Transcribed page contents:
=== Begin Enclosure ===

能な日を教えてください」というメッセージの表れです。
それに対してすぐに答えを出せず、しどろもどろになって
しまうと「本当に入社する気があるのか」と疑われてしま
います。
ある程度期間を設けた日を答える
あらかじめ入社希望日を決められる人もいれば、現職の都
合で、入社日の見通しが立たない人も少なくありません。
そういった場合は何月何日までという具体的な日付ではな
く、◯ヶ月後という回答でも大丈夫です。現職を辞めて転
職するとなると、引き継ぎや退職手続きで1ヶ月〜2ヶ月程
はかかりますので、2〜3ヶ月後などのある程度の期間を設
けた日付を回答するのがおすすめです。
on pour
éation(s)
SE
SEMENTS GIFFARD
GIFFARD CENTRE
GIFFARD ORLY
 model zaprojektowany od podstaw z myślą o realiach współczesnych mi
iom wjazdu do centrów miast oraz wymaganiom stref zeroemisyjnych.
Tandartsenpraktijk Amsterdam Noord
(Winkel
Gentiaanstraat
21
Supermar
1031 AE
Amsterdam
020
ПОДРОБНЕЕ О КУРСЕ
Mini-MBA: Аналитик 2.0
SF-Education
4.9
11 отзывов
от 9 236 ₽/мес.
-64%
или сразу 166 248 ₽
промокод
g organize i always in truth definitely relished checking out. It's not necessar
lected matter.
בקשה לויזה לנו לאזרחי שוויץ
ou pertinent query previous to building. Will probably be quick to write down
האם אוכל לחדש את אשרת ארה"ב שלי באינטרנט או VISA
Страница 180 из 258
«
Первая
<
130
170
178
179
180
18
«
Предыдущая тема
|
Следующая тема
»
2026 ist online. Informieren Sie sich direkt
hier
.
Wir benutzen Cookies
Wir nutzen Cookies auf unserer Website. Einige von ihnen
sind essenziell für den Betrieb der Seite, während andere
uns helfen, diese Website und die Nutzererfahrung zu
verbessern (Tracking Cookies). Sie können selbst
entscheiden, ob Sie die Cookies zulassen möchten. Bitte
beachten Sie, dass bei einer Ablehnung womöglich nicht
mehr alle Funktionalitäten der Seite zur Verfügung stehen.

=== End Enclosure ===

▸ **EXERCISE**:
When a line in the records holds the string "Seite", copy that line.

▸ **RESULT**:
sind essenziell für den Betrieb der Seite, während andere
mehr alle Funktionalitäten der Seite zur Verfügung stehen.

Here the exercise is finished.